Текст книги "Пока еще ярок свет… О моей жизни и утраченной родине"
Автор книги: Нина Аносова
Жанр: Биографии и Мемуары, Публицистика
Возрастные ограничения: +16
сообщить о неприемлемом содержимом
Текущая страница: 4 (всего у книги 16 страниц) [доступный отрывок для чтения: 5 страниц]
Наша Василиса Прекрасная
В начале нашего пребывания в Петрограде мы жили на широкую ногу, но затем пришлось отказаться от гувернантки-француженки, и за мной и Наташей присматривали бабушка и горничная.
Однажды на прогулке Василиса встретила знакомого человека и остановилась поговорить с ним. Она взяла нас за руки, и мы были вынуждены неподвижно стоять перед человеком, которого я расценила как простого «мужика».

----------

■ Задание:
Пожалуйста, продолжите текст воспоминаний о детстве в Петрограде, начав сразу после его последнего предложения. Записи — отдельный материал, с текстом воспоминаний они не связаны.

■ Предоставленные записи:
----------

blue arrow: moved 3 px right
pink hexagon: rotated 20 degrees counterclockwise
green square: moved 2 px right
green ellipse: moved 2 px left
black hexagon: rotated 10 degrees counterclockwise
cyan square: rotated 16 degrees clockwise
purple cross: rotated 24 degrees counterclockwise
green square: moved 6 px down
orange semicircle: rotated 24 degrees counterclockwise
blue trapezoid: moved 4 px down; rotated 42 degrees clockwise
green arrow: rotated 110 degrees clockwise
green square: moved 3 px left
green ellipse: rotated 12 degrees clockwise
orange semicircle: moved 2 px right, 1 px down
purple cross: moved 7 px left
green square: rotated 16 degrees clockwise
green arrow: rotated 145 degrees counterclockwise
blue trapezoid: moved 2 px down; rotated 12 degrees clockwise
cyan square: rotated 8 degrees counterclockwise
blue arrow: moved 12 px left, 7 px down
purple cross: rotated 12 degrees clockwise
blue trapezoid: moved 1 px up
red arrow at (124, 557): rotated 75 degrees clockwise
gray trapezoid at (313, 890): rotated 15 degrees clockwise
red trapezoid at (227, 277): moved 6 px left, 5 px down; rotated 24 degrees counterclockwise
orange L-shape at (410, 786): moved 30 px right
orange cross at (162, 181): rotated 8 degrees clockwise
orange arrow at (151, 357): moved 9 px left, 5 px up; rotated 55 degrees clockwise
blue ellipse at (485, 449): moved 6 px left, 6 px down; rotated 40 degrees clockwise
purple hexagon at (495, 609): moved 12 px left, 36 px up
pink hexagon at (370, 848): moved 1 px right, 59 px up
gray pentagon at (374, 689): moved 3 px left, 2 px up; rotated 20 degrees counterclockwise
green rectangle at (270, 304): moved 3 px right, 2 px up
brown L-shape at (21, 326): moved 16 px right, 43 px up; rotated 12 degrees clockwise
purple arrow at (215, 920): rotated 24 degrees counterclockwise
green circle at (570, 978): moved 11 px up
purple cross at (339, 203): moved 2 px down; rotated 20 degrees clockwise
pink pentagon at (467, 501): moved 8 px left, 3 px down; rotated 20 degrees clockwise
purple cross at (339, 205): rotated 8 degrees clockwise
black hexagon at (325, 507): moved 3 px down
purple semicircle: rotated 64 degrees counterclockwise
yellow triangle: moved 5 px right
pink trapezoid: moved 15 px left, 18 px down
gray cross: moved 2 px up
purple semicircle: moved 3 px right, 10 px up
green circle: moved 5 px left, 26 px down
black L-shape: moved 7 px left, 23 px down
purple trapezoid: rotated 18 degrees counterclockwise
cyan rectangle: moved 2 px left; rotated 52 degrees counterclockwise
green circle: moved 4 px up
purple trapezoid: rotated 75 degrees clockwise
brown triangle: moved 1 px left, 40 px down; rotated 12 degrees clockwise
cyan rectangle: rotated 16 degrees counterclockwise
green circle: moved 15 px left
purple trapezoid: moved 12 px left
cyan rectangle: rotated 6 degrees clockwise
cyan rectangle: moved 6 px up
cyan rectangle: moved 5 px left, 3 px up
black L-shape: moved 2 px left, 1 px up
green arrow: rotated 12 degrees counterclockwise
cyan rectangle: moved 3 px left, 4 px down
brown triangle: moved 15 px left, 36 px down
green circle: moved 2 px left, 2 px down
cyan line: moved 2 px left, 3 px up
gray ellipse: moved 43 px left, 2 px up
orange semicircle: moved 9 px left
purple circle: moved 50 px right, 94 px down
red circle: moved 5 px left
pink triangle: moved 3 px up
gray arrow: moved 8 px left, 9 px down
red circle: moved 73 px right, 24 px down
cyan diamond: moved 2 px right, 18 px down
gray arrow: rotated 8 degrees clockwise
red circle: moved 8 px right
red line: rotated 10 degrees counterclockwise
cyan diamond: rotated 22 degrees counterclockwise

----------

■ Ответ:
Вернувшись домой, я пошла к маме жаловаться, что устала долго стоять на одном месте из-за Василисы, которая разговаривала с мужчиной. Я смутно понимала, что неправильно было говорить с этим человеком в то время, когда она занималась с детьми. Мама немедленно позвала Василису и сделала ей строгий выговор. Я присутствовала при этом, но Василиса ни разу не взглянула на меня. Она стояла, опустив глаза, и плакала. Мама закончила словами: «Теперь иди», и Василиса вышла, пряча лицо в передник. Вскоре она вернулась, одетая для выхода на улицу, и с поклоном сказала маме: «Простите меня ради Христа, я не буду больше так делать. Не вспоминайте обо мне плохо. Я всегда буду благодарна Вам за Вашу доброту». Из слов «теперь иди» она поняла, что мама окончательно прогоняет ее, тогда как велели только вернуться к своей работе.
Василиса на меня зла не держала и не упрекнула ни словом. Всегда спокойная, улыбчивая и добрая, она заботилась о нас с одинаково хорошим настроением. Я со своей стороны не могла себе простить, что наябедничала и заставила ее плакать. После этого случая я всеми средствами пыталась показать ей, как сильно люблю ее, держала дверь открытой, когда она несла поднос, и заранее шла в свою комнату, когда знала, что она придет туда наводить порядок.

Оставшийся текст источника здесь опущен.